Segment Start: Text

The industry lacks machinery and 90% of the cotton is gathered by hand due to underinvestment, which is why the cheap labour of children is utilized. Teachers who oppose this are coerced and their jobs threatened, farmers are underpaid and the government dictates the rate of pay through their set price quotas, bankrupting many of the already poor farmers. Karimov and his government deal with critics in an authoritative fashion.

You’d be forgiven for thinking the South had won the Civil War but this is happening now and we are currently wearing the goods derived from it on our backs, White Gold indeed.

Children are given no proper protective clothing, no shoes adequate for the terrain and their drinking water comes from pesticide infested irrigation ditches, pure Dickensian style labour but this is organised by the government. Schools need to reach a 11/2 tonne quota a day. They are the 6th largest growers of cotton in the world and the 2nd largest exporter with a 1/3 of the population forced to work for it.

In 2005, a protest over the conditions in Andijan led to the machine-gunning of protestors resulting in hundreds of casualties, how many saw that on the news? Precisely! The account was filmed on a mobile but saw little distribution in the West at the time. This was perhaps when Blair was pally with several of the dictators in the area, agreeing to support his phoney war on terror campaign and receiving Western aid while promising to adhere to ILO (International Labour Organisation) labour regulations, at least on paper that is. All was well. Or so it seemed.

The truth is harsh and vastly different to official accounts of the accords at the top, struck between civil servants and the various mandarins of power. The tabloids got hold of an account where one junior official in the Blair cabinet was sacked for highlighting incidents where political opposition critics were boiled in oil by some unsavoury bloodthirsty dictator that Blair had signed up to the road show on terror. There are dictators and there are evil dictators!

The exhibition sits well in the slavery museum; go and see it and then think how you can stop it!

Segment End: Text
Segment Start: Record excerpts

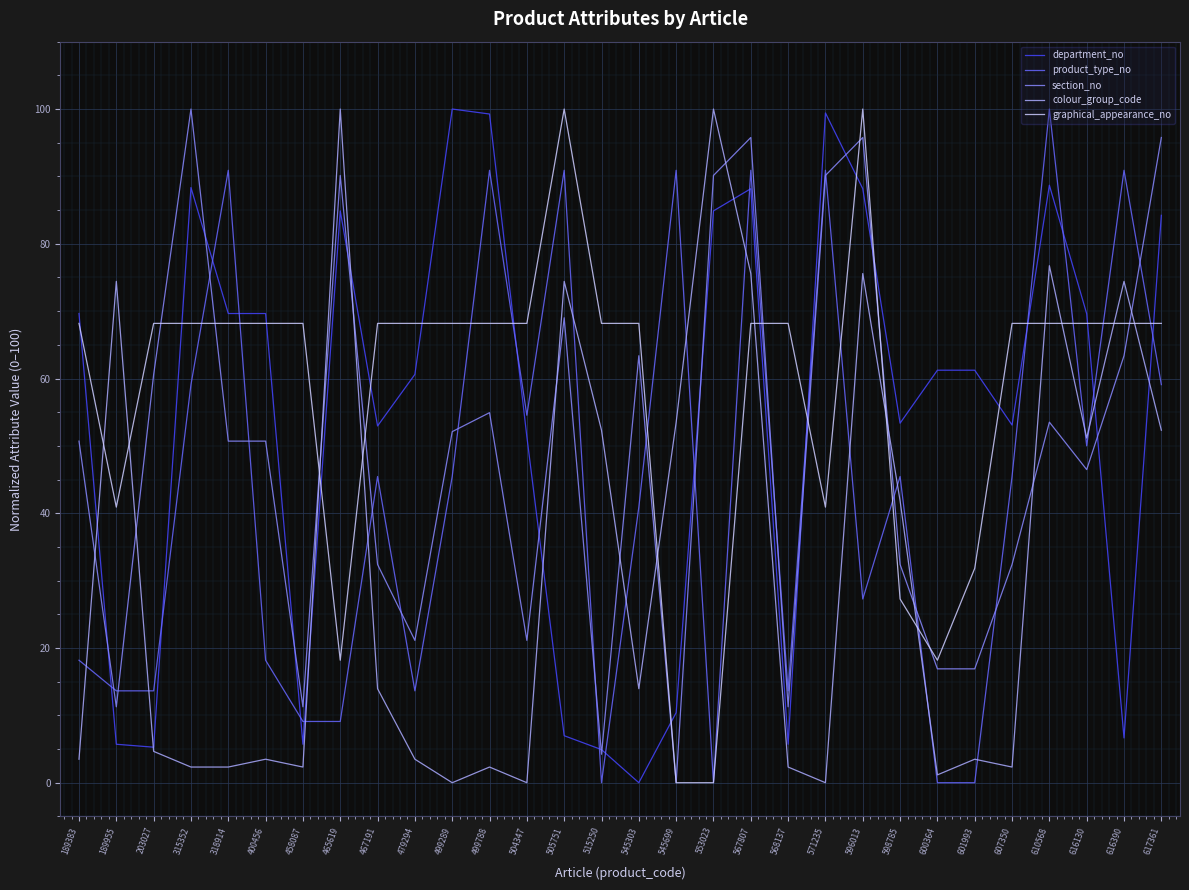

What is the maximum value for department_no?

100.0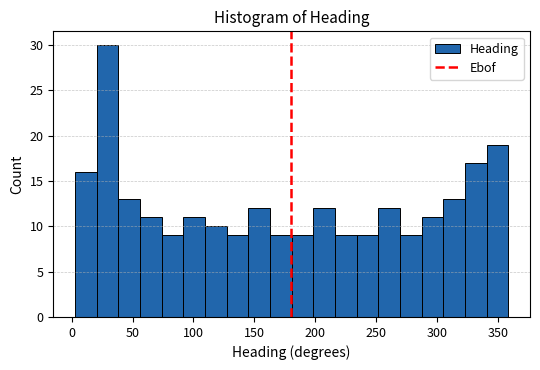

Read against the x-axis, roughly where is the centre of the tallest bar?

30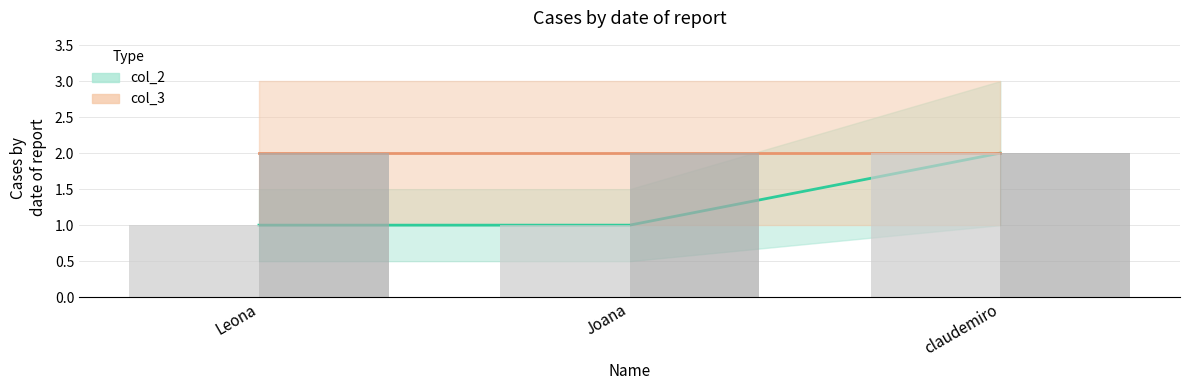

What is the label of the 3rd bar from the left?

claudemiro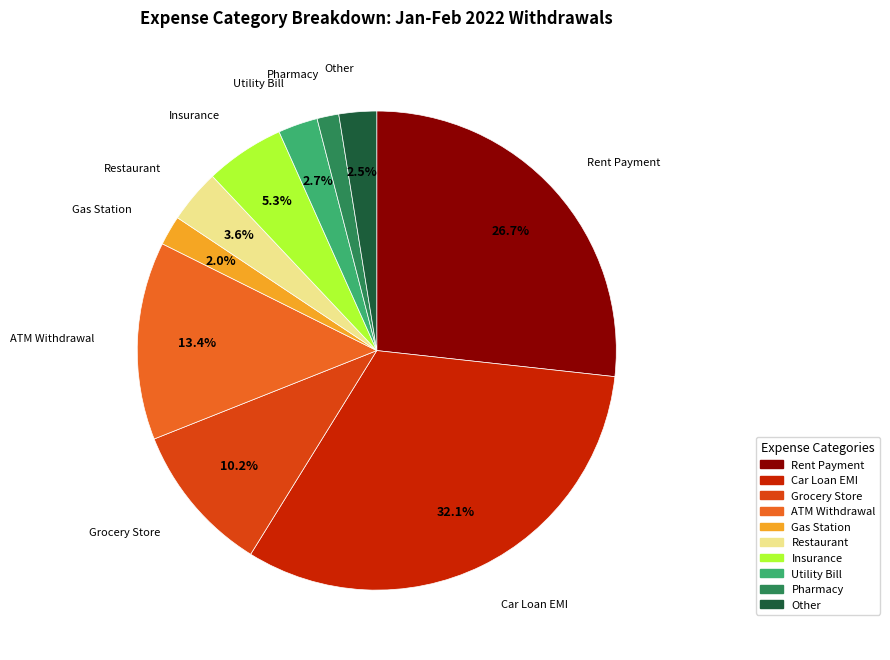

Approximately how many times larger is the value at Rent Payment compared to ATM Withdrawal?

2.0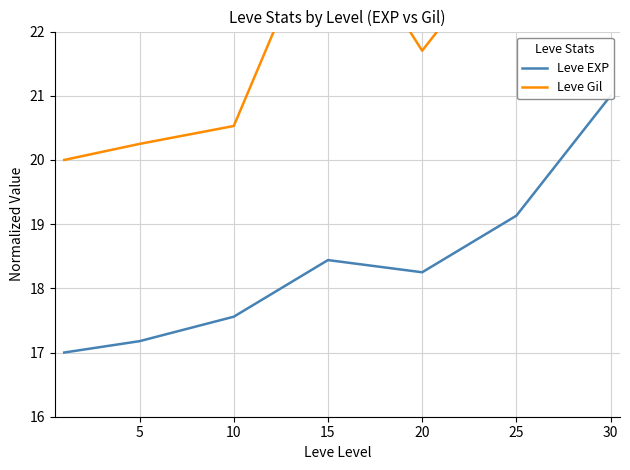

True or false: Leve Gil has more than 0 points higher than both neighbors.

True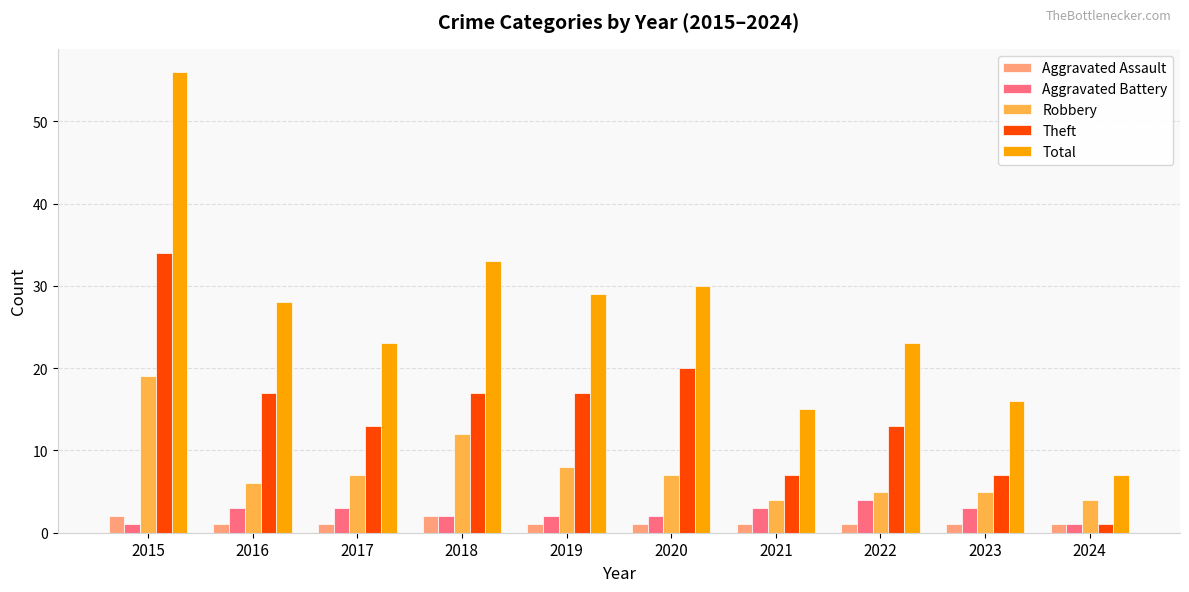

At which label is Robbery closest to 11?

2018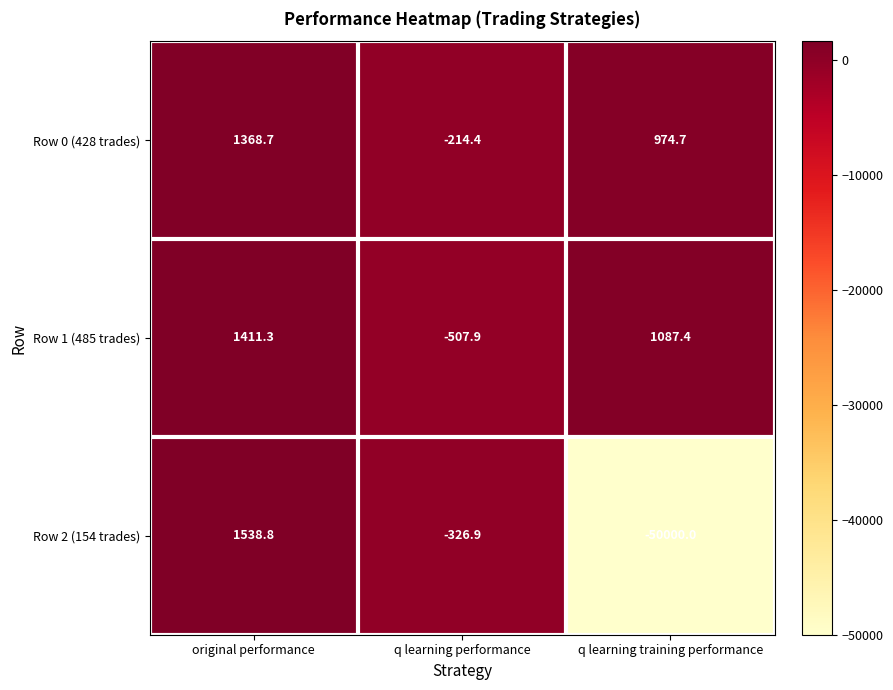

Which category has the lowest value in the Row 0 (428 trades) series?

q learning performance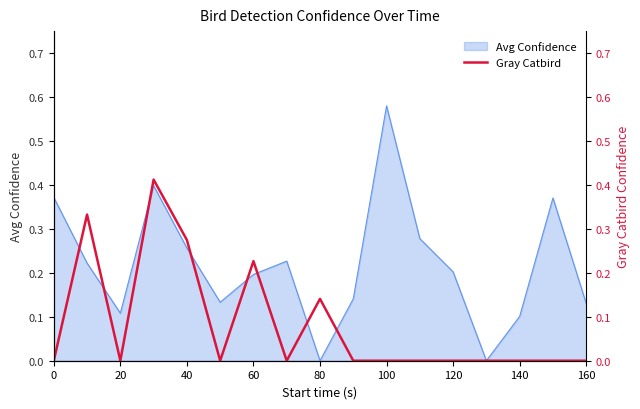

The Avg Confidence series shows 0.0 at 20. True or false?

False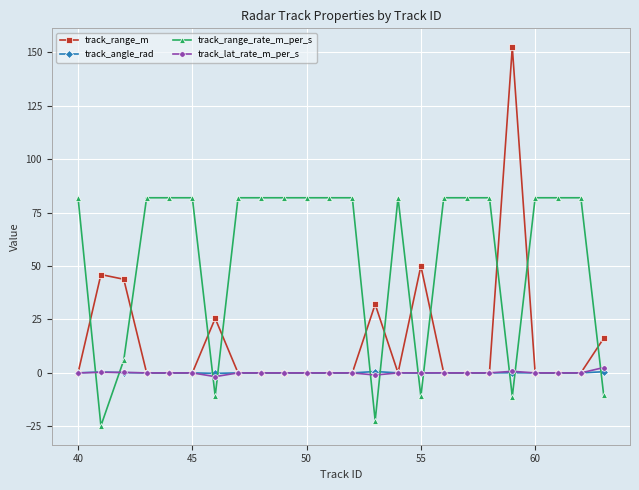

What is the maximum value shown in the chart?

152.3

Segment End: Record excerpts

__What you need to do__
Please answer these questions about the text on cotton picking:
1. What percentage of the cotton is gathered by hand?
2. In what year did the protest in Andijan take place?
3. Where does the children's drinking water come from?
Rely only on the text on cotton picking, not on the lines.

__Exercise solution__
1. 90%
2. 2005
3. Pesticide-infested irrigation ditches